Review Rewind: Lands Farther East-There Goes the Atmosphere
1,405. that’s how many local recordings have been reviewed in What’s Up! over the last 15 years. Some good, some not so good, all offering something to the local scene and in these pages. A review was and will always be a band’s chance to get some press and show folks what they are doing. If a band lives around here, or on a local label, we review it and have never turned anyone away if they met one of those qualifications. Among the recordings reviewed, a few really stood out for one reason or another – it might have been how good it was or the impact it had on the scene or the statement at that time. This issue, we re-reviewed 15 of our favorite records over the last 15 years (and included a blurb from the original review) and talked not just about the music, but why the recording is important in the music scene’s history. Every one of these recordings should be on your iTunes, find ‘em, listen to ‘em, love ‘em. We do.

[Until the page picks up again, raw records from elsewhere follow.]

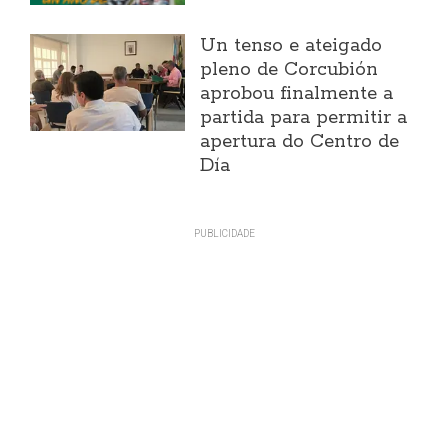
Un tenso e ateigado
pleno de Corcubión
aprobou finalmente a
partida para permitir a
apertura do Centro de
Día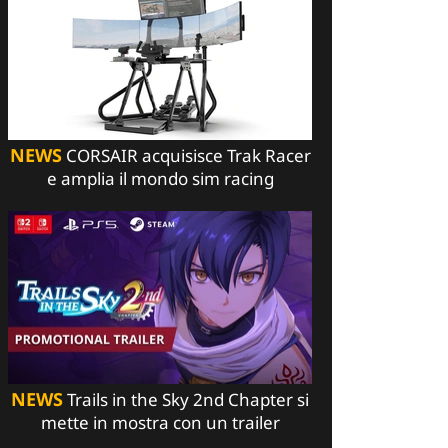
NEWS
CORSAIR acquisisce Trak Racer
e amplia il mondo sim racing
NEWS
Trails in the Sky 2nd Chapter si
mette in mostra con un trailer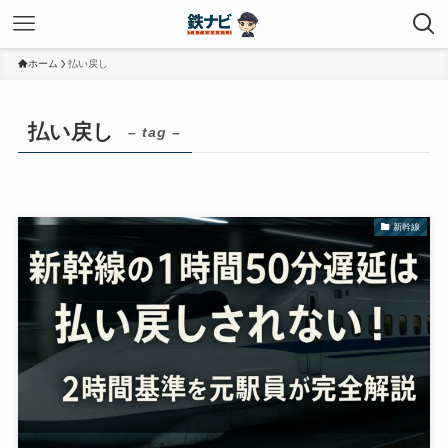
ホーム
払い戻し
払い戻し
– tag –
新幹線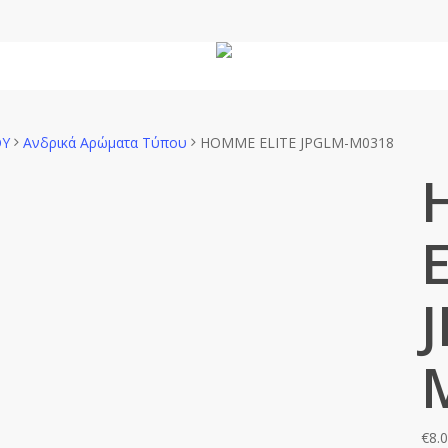
Άνδρας
Unisex
Χώρου
ΟΥ
Ανδρικά Αρώματα Τύπου
HOMME ELITE JPGLM-M0318
€
8.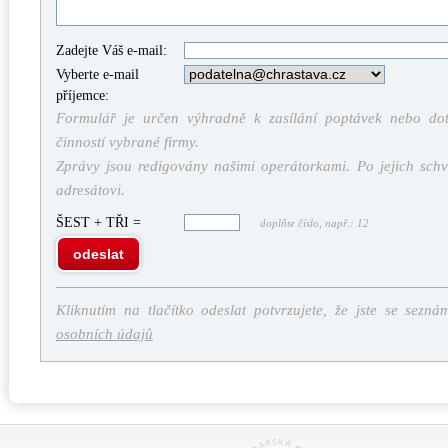
Zadejte Váš e-mail:
Vyberte e-mail
příjemce:
Formulář je určen výhradně k zasílání poptávek nebo dota
činností vybrané firmy.
Zprávy jsou redigovány našimi operátorkami. Po jejich schv
adresátovi.
ŠEST + TŘI =
doplňte číslo, např.: 12
odeslat
Kliknutím na tlačítko odeslat potvrzujete, že jste se sezná
osobních údajů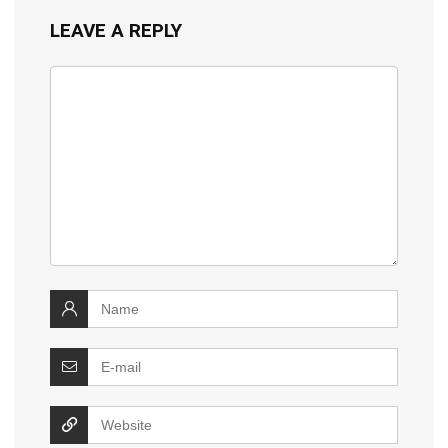
LEAVE A REPLY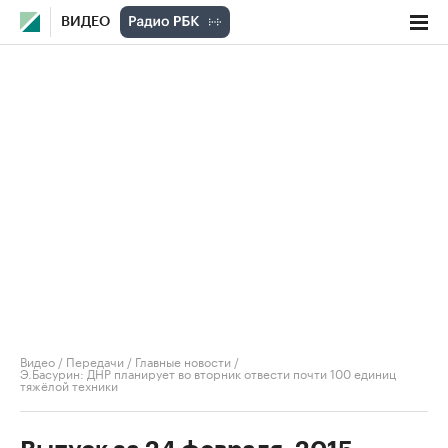
ВИДЕО
Видео
/
Передачи
/
Главные новости
/
Э.Басурин: ДНР планирует во вторник отвести почти 100 единиц
тяжёлой техники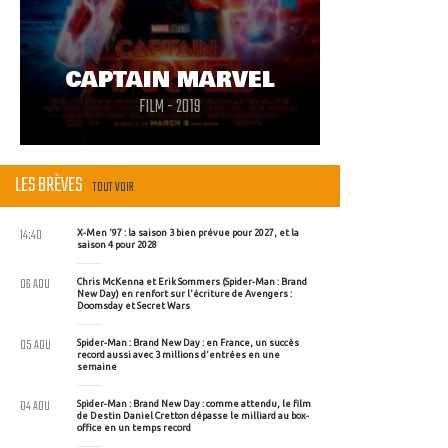
CAPTAIN MARVEL
FILM - 2019
LES BRÈVES
TOUT VOIR
14:40
X-Men '97 : la saison 3 bien prévue pour 2027, et la
saison 4 pour 2028
06 AOU
Chris McKenna et Erik Sommers (Spider-Man : Brand
New Day) en renfort sur l'écriture de Avengers :
Doomsday et Secret Wars
05 AOU
Spider-Man : Brand New Day : en France, un succès
record aussi avec 3 millions d'entrées en une
semaine
04 AOU
Spider-Man : Brand New Day : comme attendu, le film
de Destin Daniel Cretton dépasse le milliard au box-
office en un temps record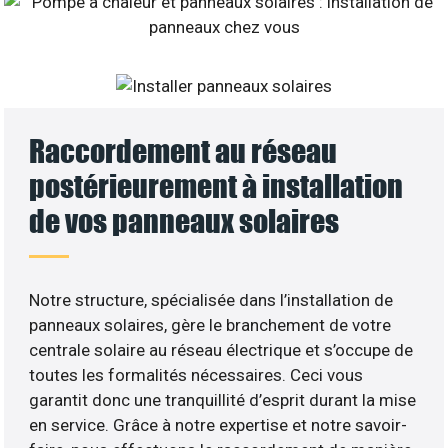
Raccordement au réseau
postérieurement à installation
de vos panneaux solaires
Notre structure, spécialisée dans l’installation de
panneaux solaires, gère le branchement de votre
centrale solaire au réseau électrique et s’occupe de
toutes les formalités nécessaires. Ceci vous
garantit donc une tranquillité d’esprit durant la mise
en service. Grâce à notre expertise et notre savoir-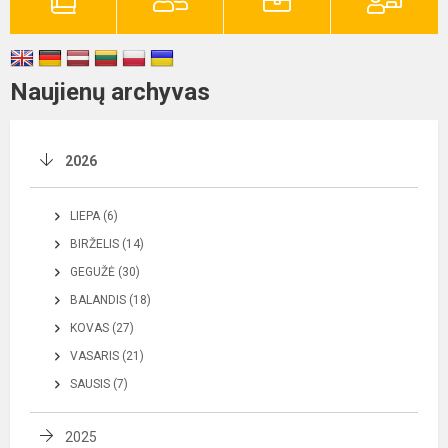
Naujienų archyvas
2026
LIEPA (6)
BIRŽELIS (14)
GEGUŽĖ (30)
BALANDIS (18)
KOVAS (27)
VASARIS (21)
SAUSIS (7)
2025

October 2002: “All the songs on the disc are beautiful and interesting without sounding pretentious. Each song sucks you in, grabs your mind and heart and won’t let go. The sound can’t be labeled by any traditional means; it’s not emo, it’s not indie rock, it’s not art rock. It’s Lands Farther East. It’s their own creation and it’s simply amazing.” –Brent Cole
Having been born and raised in Bellingham, I’ve waded through a tide of people coming and going, bands rising and falling. At the tender age of fourteen I saw my first local show in the long-since-closed Show Off Gallery, watching from a sea of much older, now familiar local faces. It was that night when a band took the stage and changed my life. That band was Lands Farther East.

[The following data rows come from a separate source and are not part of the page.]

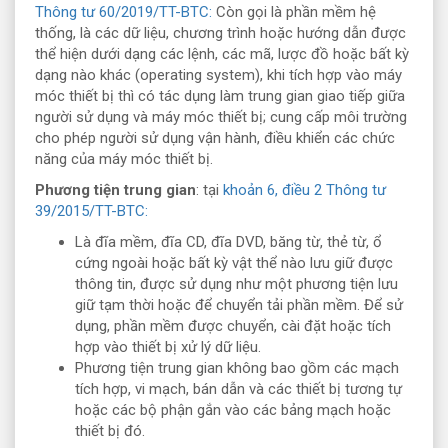
Thông tư 60/2019/TT-BTC:
Còn gọi là phần mềm hệ
thống, là các dữ liệu, chương trình hoặc hướng dẫn được
thể hiện dưới dạng các lệnh, các mã, lược đồ hoặc bất kỳ
dạng nào khác (operating system), khi tích hợp vào máy
móc thiết bị thì có tác dụng làm trung gian giao tiếp giữa
người sử dụng và máy móc thiết bị; cung cấp môi trường
cho phép người sử dụng vận hành, điều khiển các chức
năng của máy móc thiết bị.
Phương tiện trung gian
: tại
khoản 6, điều 2 Thông tư
39/2015/TT-BTC:
Là đĩa mềm, đĩa CD, đĩa DVD, băng từ, thẻ từ, ổ
cứng ngoài hoặc bất kỳ vật thể nào lưu giữ được
thông tin, được sử dụng như một phương tiện lưu
giữ tạm thời hoặc để chuyển tải phần mềm. Để sử
dụng, phần mềm được chuyển, cài đặt hoặc tích
hợp vào thiết bị xử lý dữ liệu.
Phương tiện trung gian không bao gồm các mạch
tích hợp, vi mạch, bán dẫn và các thiết bị tương tự
hoặc các bộ phận gắn vào các bảng mạch hoặc
thiết bị đó.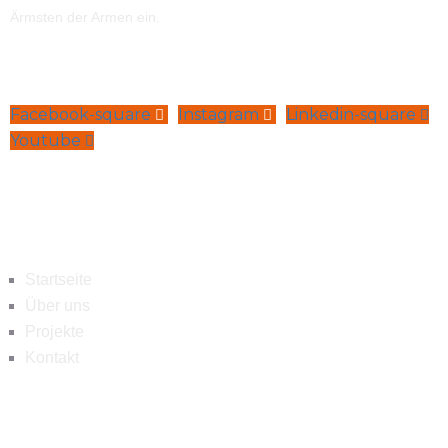
Ärmsten der Armen ein.
Facebook-square
Instagram
Linkedin-square
Youtube
Navigation
Startseite
Über uns
Projekte
Kontakt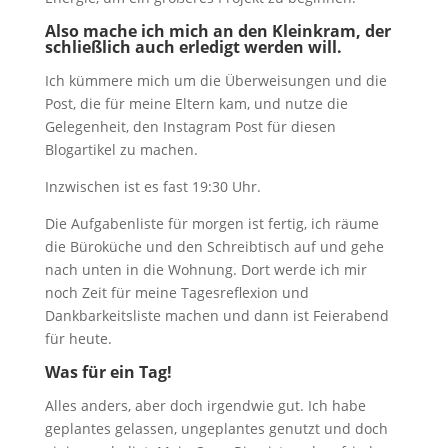
Also mache ich mich an den Kleinkram, der
schließlich auch erledigt werden will.
Ich kümmere mich um die Überweisungen und die
Post, die für meine Eltern kam, und nutze die
Gelegenheit, den Instagram Post für diesen
Blogartikel zu machen.
Inzwischen ist es fast 19:30 Uhr.
Die Aufgabenliste für morgen ist fertig, ich räume
die Büroküche und den Schreibtisch auf und gehe
nach unten in die Wohnung. Dort werde ich mir
noch Zeit für meine Tagesreflexion und
Dankbarkeitsliste machen und dann ist Feierabend
für heute.
Was für ein Tag!
Alles anders, aber doch irgendwie gut. Ich habe
geplantes gelassen, ungeplantes genutzt und doch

I had loved music since I could walk, but up until that point I had never truly understood how powerful a performance could be. Mainstream radio and TV at the time was saturated by the idea of musicians as otherworldly beings. Posturing as unattainable rockstars was the attitude of the day, and when honesty broke through the cracks it was only as honest as it should be, not grab-you-by-the-heart-and-tear-you-into-pieces honest. Lands Farther East, however, was a truly honest band. They opened my eyes to a whole new world where you could gather your friends in a tiny basement, an old garage, a gutted church, and for moment everyone was a family screaming in unison, “Don’t know where home is, where are we going?” Just thinking about it almost brings tears of joy to my eyes. Don’t believe me? Well, you kind of had to be there.

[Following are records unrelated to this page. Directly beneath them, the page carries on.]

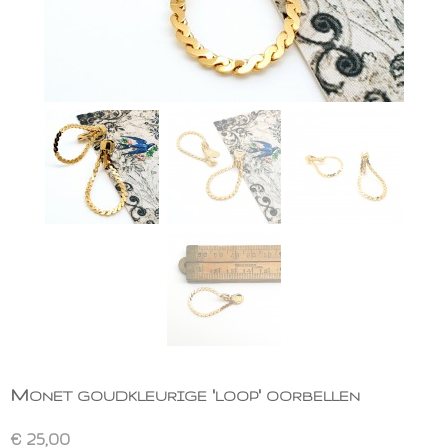
Monet goudkleurige 'loop' oorbellen
€ 25,00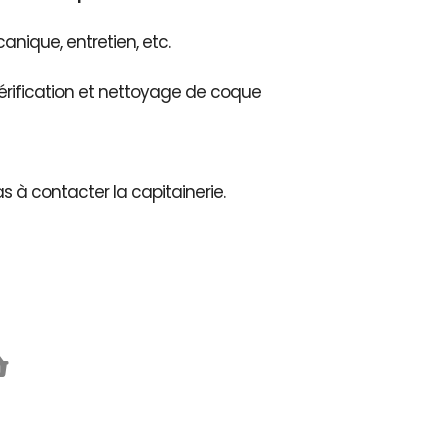
nique, entretien, etc.
érification et nettoyage de coque
as à contacter la capitainerie.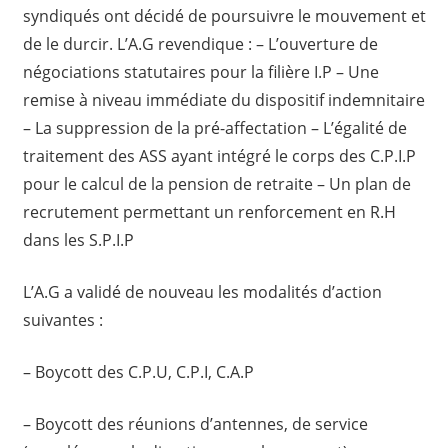
syndiqués ont décidé de poursuivre le mouvement et
de le durcir. L’A.G revendique : – L’ouverture de
négociations statutaires pour la filière I.P – Une
remise à niveau immédiate du dispositif indemnitaire
– La suppression de la pré-affectation – L’égalité de
traitement des ASS ayant intégré le corps des C.P.I.P
pour le calcul de la pension de retraite – Un plan de
recrutement permettant un renforcement en R.H
dans les S.P.I.P
L’A.G a validé de nouveau les modalités d’action
suivantes :
– Boycott des C.P.U, C.P.I, C.A.P
– Boycott des réunions d’antennes, de service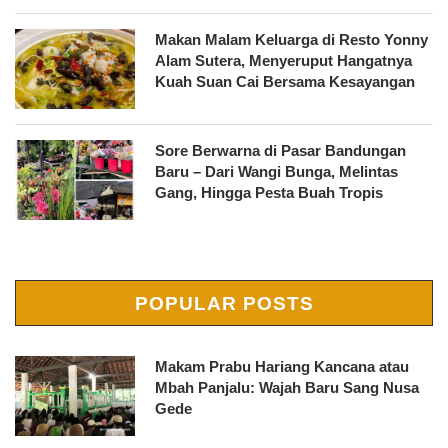
Makan Malam Keluarga di Resto Yonny
Alam Sutera, Menyeruput Hangatnya
Kuah Suan Cai Bersama Kesayangan
Sore Berwarna di Pasar Bandungan
Baru – Dari Wangi Bunga, Melintas
Gang, Hingga Pesta Buah Tropis
POPULAR POSTS
Makam Prabu Hariang Kancana atau
Mbah Panjalu: Wajah Baru Sang Nusa
Gede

As a fan of the group, I am aware of the b-sides, unreleased rarities and the 7-inch split with The Seizures, which are all amazing pieces of work in their own right. But nothing quite compares to their fundamental album, There Goes The Atmosphere. Recorded by Chris Walla of Death Cab For Cutie, it gave the band a technical vehicle to carry the raw power of those songs to the next level. The tones are solid, the mix is great, and most importantly you can turn it up loud. Walla must have agreed, because the stomping and clapping from Death Cab’s “The Sound Of Settling” seems suspiciously reminiscent of his recording of “Battle In The Garden Of Gods” by Lands Farther East the year earlier. It’s an incredible record, combining the best pieces of math-rock, pop, and prog into beautiful sonic movements.
People have asked me about the best musical performance I’ve ever seen. There are two. One was witnessing U2 in a massive stadium, Irish flags waving as far as you could see and a sound system that could crush an army. That’s a lot of power, but no amount of stadium anthem could ever compare to the emotional force of twenty people in a living room on Indian St., swaying from side to side as Mark Detrick, Ryan Soukkala and Josh Goodman crash through the ending bars of “Sometimes It’s Too Much.”